⟨

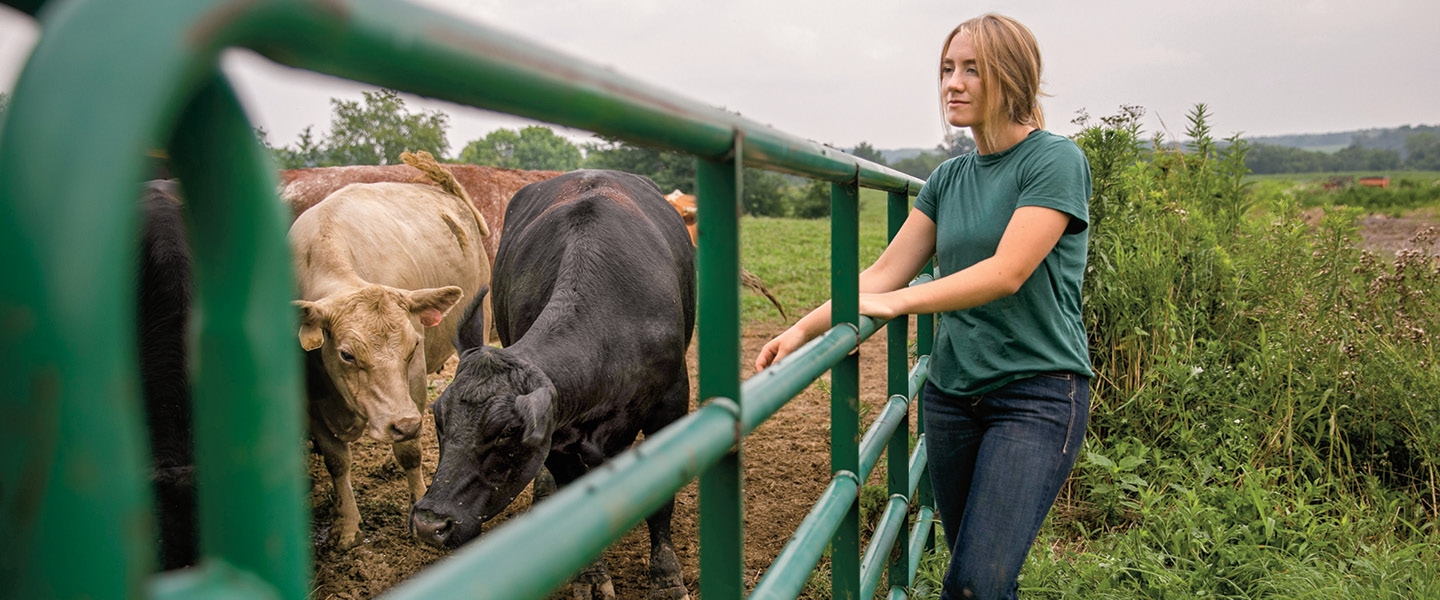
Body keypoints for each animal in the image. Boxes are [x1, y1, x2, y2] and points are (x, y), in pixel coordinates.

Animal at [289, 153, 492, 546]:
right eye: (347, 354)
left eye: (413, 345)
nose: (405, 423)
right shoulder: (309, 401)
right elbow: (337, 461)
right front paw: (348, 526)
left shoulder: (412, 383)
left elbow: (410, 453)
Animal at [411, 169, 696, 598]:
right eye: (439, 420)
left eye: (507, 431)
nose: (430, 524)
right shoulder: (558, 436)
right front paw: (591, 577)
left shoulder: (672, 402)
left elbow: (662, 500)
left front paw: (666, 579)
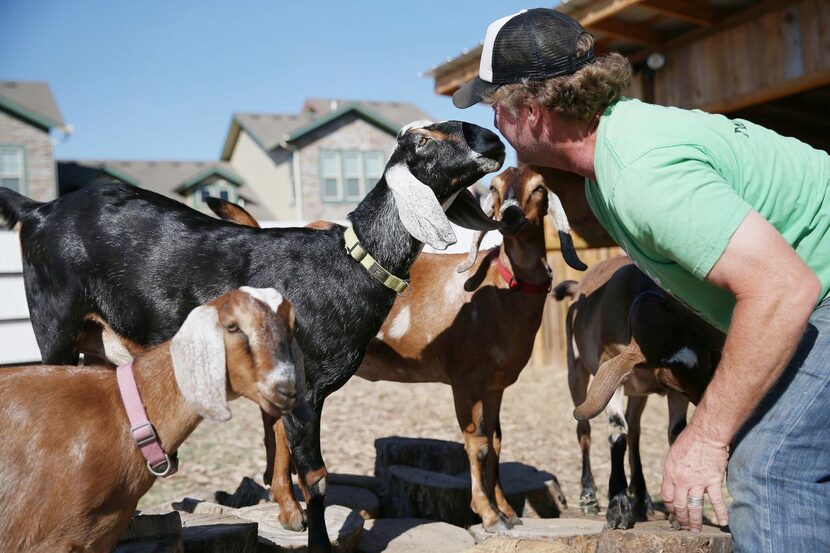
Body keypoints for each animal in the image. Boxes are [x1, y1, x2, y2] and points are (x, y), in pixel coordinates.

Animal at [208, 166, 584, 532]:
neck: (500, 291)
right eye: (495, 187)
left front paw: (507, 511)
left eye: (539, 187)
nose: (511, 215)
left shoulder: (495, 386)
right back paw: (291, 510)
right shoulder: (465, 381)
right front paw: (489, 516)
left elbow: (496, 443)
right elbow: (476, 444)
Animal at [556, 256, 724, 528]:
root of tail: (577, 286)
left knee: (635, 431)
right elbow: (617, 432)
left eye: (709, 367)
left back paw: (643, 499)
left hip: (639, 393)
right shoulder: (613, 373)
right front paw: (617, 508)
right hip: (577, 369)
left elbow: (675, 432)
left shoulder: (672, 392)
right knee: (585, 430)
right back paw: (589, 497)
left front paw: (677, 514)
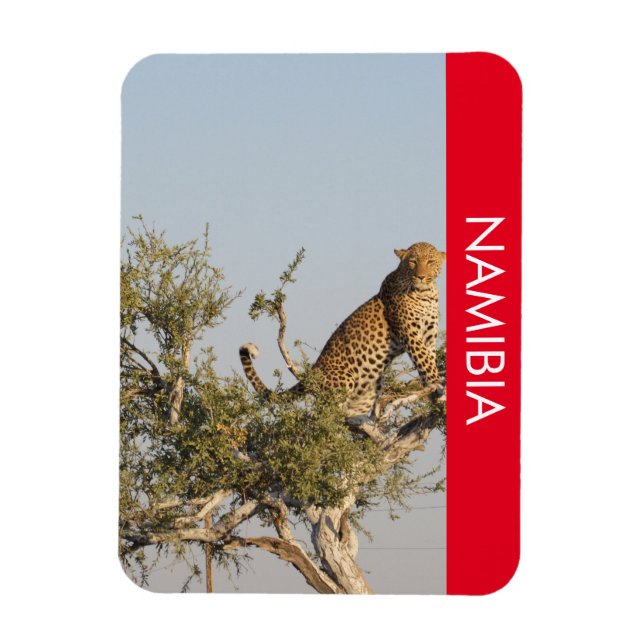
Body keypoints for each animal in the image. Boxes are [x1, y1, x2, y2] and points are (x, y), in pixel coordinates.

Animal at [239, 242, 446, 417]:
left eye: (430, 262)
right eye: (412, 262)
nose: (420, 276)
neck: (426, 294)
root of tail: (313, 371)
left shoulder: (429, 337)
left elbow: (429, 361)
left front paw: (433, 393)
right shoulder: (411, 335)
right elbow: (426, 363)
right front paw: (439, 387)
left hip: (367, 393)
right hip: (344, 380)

⟩
⟨

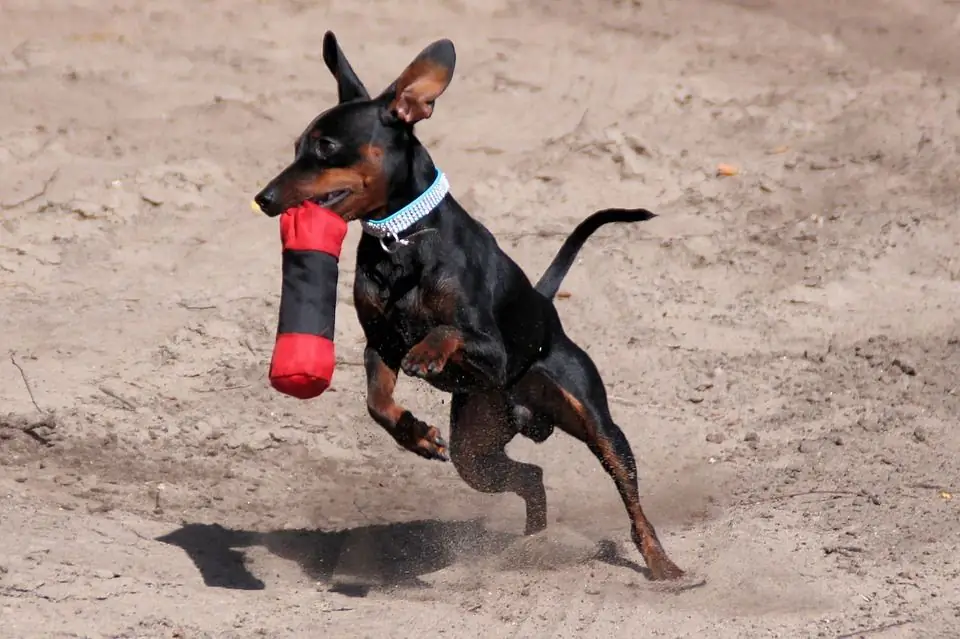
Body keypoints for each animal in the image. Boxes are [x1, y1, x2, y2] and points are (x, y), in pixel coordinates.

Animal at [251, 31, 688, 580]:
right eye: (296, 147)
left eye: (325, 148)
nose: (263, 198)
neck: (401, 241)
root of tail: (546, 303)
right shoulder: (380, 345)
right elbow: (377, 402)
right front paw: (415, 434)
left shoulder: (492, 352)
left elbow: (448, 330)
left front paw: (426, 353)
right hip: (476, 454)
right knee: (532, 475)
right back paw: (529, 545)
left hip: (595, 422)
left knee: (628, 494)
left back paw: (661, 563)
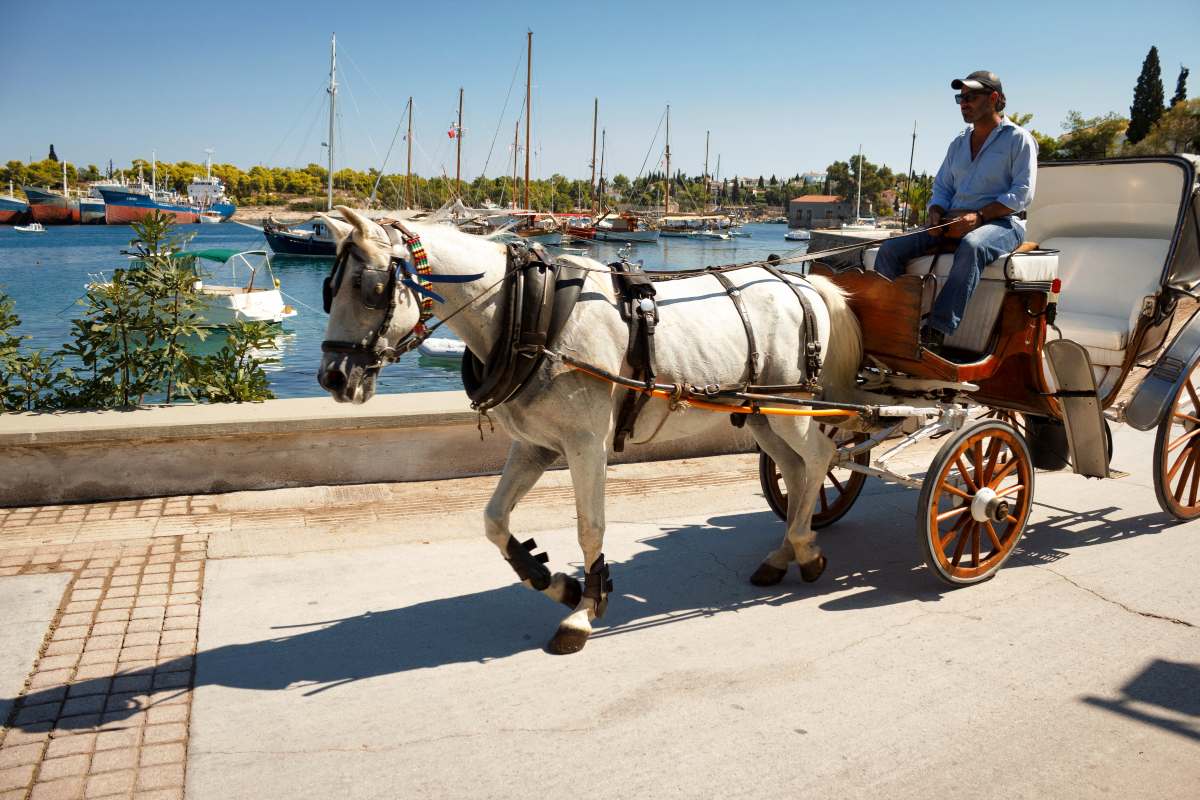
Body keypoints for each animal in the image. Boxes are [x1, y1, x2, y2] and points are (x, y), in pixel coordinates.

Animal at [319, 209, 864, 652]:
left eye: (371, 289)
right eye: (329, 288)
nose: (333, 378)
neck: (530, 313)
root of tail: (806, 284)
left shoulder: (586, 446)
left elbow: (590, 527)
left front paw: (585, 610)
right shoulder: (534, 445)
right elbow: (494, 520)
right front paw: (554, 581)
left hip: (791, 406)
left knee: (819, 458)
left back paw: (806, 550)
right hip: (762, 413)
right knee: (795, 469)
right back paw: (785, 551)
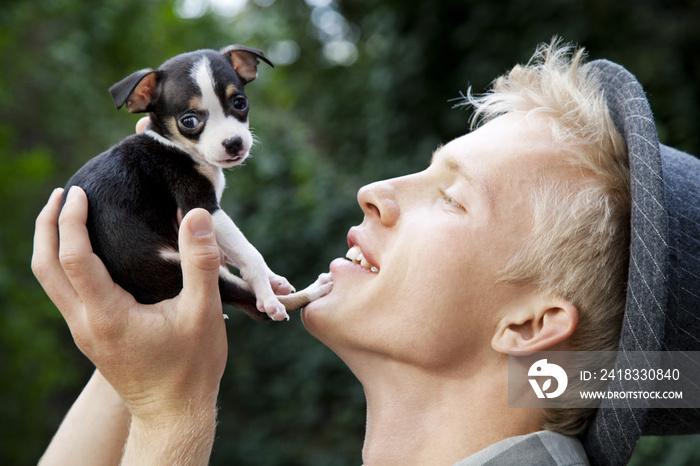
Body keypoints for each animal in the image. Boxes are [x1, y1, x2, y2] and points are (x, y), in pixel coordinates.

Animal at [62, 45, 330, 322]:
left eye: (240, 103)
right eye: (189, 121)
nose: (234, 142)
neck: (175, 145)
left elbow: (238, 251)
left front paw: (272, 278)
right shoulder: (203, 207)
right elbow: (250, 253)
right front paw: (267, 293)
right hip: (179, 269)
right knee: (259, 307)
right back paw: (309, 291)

⟩

Beginning with the line above that contains "right front paw: (617, 508)" and ending with the line that contains "right hip: (344, 380)", quote each line exactly, keeping out the pictures.

EXPECTED ANSWER:
right front paw: (617, 508)
right hip: (577, 369)
left elbow: (675, 432)
left shoulder: (672, 392)
right knee: (585, 430)
right back paw: (589, 497)
left front paw: (677, 514)
Body keypoints for each animal in the image. Boxes are [x1, y1, x2, y2] and points are (x, y), in pixel coordinates.

Animal at [239, 242, 446, 417]:
left eye: (430, 262)
right eye: (412, 262)
nose: (420, 276)
neck: (426, 294)
root of tail: (313, 371)
left shoulder: (429, 337)
left elbow: (429, 361)
left front paw: (433, 393)
right shoulder: (411, 335)
right elbow: (426, 363)
right front paw: (439, 387)
left hip: (367, 393)
right hip: (344, 380)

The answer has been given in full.